These industry disruptors, alongside Revolut,Atom Bank and Starling to name a few, have worried traditional players with their growth. Accenture’s report revealed a 63 per cent rise in new players in 2017 and this influx has even prompted some to launch their own challenger brands, such as BNP Paribas with Hello, Goldman Sachs with Marcus and Royal Bank of Scotland planning its own digital-only bank in the near future.

A meaningful relationship

Monzo has gained a reputation for exceptional customer service, so much so that its Net Promoter Score (NPS) of +80 is the highest of any UK bank, compared to the average of just +4. Most challenger banks have developed large groups of passionate fans by showing consumers that they are considering their views. Some have asked for help choosing names for new features or asked what new products they should develop, promoting a transparency and open culture that is attuned to a more modern way of thinking.

High street banks may have a long way to go before they can claim to be as open and innovative as some challengers, but providing a more personalised service can contribute to making customers feel valued.

Research suggests that if a business can become a meaningful part of a customer’s everyday life, long-term relationships are more likely to develop. This is achieved by making customers’ lives easier and delivering what is promised, which helps to convince them of the business’ worth. If a customer senses that “this company helps me when things go wrong”, they begin to move along the engagement journey from interest to loyalty. Treating problems with genuine empathy and showing sincere flexibility with respect to a customer’s finances will help banks to win and retain customers.

Focusing on the individual

These meaningful connections are very important for traditional banks in the face of digital challengers, so much so that marketing based on broad grouping by age, gender or any other parameter is no longer enough. Instead, marketers must begin to understand their customers as a ‘segment of one.’

The growth of sophisticated data-driven marketing has given banks new channels to collect data on their customers that allows them to understand a customer as a ‘segment of one’. This increase of available data gives them a better understanding of their customers’ behaviour, preferences and expectations better than ever before.

In the last two years alone, 90 per cent of the data in the world was created, showing the rapid rate at which data creation is increasing. By using complex algorithms and predictive models, banks can analyse the data to provide significant insight that can then be harnessed to develop products, services and marketing which is personalised for specific customers, rather than employing a broad-brush approach that does not engage the individual.  

Hyper-personalisation in action

Understanding their customer is one thing, but to compete with challengers, banks must use this knowledge to add value to their service. They can now access vast amounts of data, obtained from multiple touch points, which offers them an unprecedented insight into their customers’ behaviour and enables them to offer rewards and experiences that are genuinely built for them. A highly personalised experience that offers customers value added services such as relevant store discounts or priority restaurant reservations will help to drive advocacy.

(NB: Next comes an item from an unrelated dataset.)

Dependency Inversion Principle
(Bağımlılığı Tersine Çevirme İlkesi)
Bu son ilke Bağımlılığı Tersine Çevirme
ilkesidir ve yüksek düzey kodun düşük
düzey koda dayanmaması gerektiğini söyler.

Monzo is a good example of a challenger that is changing the personalisation game. Analysing customer transaction data, it is able to offer financial advice based on their regular spending habits. When a customer’s energy bill increases, Monzo can suggest moving to a cheaper supplier or will identify other ways to save money. This kind of added value is where traditional banks need to take note and forget basic segmentation.

Challenger banks have made enough of an impact in the industry to make traditional players sit up and take notice. By improving customer engagement, banks can transform their role and become an active and positive force in customers’ lives, offering them products that genuinely make a difference to them. With challengers showing how a ‘segment of one’ strategy can work, consumers expect a new level of service that banks must attain to, or risk being left behind.